/---

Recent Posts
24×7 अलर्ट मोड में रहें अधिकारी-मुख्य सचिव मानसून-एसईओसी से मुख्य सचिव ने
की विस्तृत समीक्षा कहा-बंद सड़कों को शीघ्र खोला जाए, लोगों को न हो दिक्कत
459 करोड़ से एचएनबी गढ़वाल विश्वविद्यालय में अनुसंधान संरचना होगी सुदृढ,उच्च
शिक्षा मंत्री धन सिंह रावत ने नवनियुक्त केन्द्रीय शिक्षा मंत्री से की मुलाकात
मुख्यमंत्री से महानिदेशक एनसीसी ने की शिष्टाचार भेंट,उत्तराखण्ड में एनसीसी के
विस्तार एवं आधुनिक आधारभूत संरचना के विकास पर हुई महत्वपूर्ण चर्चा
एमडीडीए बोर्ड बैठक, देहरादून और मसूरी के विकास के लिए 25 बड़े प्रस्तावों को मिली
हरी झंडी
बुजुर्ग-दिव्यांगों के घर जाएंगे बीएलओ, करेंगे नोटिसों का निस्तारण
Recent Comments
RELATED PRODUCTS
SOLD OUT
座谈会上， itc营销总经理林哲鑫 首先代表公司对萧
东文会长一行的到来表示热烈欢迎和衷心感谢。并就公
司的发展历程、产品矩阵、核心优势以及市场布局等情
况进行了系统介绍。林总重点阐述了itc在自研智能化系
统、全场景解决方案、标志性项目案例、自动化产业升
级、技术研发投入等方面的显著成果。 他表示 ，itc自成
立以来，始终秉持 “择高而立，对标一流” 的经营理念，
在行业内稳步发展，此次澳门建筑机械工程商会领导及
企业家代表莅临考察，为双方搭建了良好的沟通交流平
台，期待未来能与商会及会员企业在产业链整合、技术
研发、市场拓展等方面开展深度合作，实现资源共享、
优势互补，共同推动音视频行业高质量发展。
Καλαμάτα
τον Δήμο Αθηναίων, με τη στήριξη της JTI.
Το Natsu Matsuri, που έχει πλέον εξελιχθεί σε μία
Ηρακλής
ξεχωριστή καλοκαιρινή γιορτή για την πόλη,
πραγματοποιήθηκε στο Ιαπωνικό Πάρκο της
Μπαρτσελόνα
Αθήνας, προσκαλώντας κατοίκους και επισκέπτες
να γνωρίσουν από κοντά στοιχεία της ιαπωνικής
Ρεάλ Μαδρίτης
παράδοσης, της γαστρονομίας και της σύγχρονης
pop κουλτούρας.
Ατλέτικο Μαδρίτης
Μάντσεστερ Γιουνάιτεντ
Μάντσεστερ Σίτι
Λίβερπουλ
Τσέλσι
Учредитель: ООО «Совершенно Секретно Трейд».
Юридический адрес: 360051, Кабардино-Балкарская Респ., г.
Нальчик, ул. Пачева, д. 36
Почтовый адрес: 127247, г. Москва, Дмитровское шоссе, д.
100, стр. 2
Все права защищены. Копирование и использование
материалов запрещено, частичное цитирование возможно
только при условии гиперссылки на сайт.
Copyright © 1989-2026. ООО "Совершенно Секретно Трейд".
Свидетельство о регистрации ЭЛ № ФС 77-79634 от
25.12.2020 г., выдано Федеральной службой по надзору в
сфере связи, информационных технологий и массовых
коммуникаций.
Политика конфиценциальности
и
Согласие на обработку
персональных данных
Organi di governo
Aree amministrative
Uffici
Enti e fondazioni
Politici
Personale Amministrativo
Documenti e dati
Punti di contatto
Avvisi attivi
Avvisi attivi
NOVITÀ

\---

Work required:
Please restate every line of the records exactly.

Response to the task:
Recent Posts
24×7 अलर्ट मोड में रहें अधिकारी-मुख्य सचिव मानसून-एसईओसी से मुख्य सचिव ने
की विस्तृत समीक्षा कहा-बंद सड़कों को शीघ्र खोला जाए, लोगों को न हो दिक्कत
459 करोड़ से एचएनबी गढ़वाल विश्वविद्यालय में अनुसंधान संरचना होगी सुदृढ,उच्च
शिक्षा मंत्री धन सिंह रावत ने नवनियुक्त केन्द्रीय शिक्षा मंत्री से की मुलाकात
मुख्यमंत्री से महानिदेशक एनसीसी ने की शिष्टाचार भेंट,उत्तराखण्ड में एनसीसी के
विस्तार एवं आधुनिक आधारभूत संरचना के विकास पर हुई महत्वपूर्ण चर्चा
एमडीडीए बोर्ड बैठक, देहरादून और मसूरी के विकास के लिए 25 बड़े प्रस्तावों को मिली
हरी झंडी
बुजुर्ग-दिव्यांगों के घर जाएंगे बीएलओ, करेंगे नोटिसों का निस्तारण
Recent Comments
RELATED PRODUCTS
SOLD OUT
座谈会上， itc营销总经理林哲鑫 首先代表公司对萧
东文会长一行的到来表示热烈欢迎和衷心感谢。并就公
司的发展历程、产品矩阵、核心优势以及市场布局等情
况进行了系统介绍。林总重点阐述了itc在自研智能化系
统、全场景解决方案、标志性项目案例、自动化产业升
级、技术研发投入等方面的显著成果。 他表示 ，itc自成
立以来，始终秉持 “择高而立，对标一流” 的经营理念，
在行业内稳步发展，此次澳门建筑机械工程商会领导及
企业家代表莅临考察，为双方搭建了良好的沟通交流平
台，期待未来能与商会及会员企业在产业链整合、技术
研发、市场拓展等方面开展深度合作，实现资源共享、
优势互补，共同推动音视频行业高质量发展。
Καλαμάτα
τον Δήμο Αθηναίων, με τη στήριξη της JTI.
Το Natsu Matsuri, που έχει πλέον εξελιχθεί σε μία
Ηρακλής
ξεχωριστή καλοκαιρινή γιορτή για την πόλη,
πραγματοποιήθηκε στο Ιαπωνικό Πάρκο της
Μπαρτσελόνα
Αθήνας, προσκαλώντας κατοίκους και επισκέπτες
να γνωρίσουν από κοντά στοιχεία της ιαπωνικής
Ρεάλ Μαδρίτης
παράδοσης, της γαστρονομίας και της σύγχρονης
pop κουλτούρας.
Ατλέτικο Μαδρίτης
Μάντσεστερ Γιουνάιτεντ
Μάντσεστερ Σίτι
Λίβερπουλ
Τσέλσι
Учредитель: ООО «Совершенно Секретно Трейд».
Юридический адрес: 360051, Кабардино-Балкарская Респ., г.
Нальчик, ул. Пачева, д. 36
Почтовый адрес: 127247, г. Москва, Дмитровское шоссе, д.
100, стр. 2
Все права защищены. Копирование и использование
материалов запрещено, частичное цитирование возможно
только при условии гиперссылки на сайт.
Copyright © 1989-2026. ООО "Совершенно Секретно Трейд".
Свидетельство о регистрации ЭЛ № ФС 77-79634 от
25.12.2020 г., выдано Федеральной службой по надзору в
сфере связи, информационных технологий и массовых
коммуникаций.
Политика конфиценциальности
и
Согласие на обработку
персональных данных
Organi di governo
Aree amministrative
Uffici
Enti e fondazioni
Politici
Personale Amministrativo
Documenti e dati
Punti di contatto
Avvisi attivi
Avvisi attivi
NOVITÀ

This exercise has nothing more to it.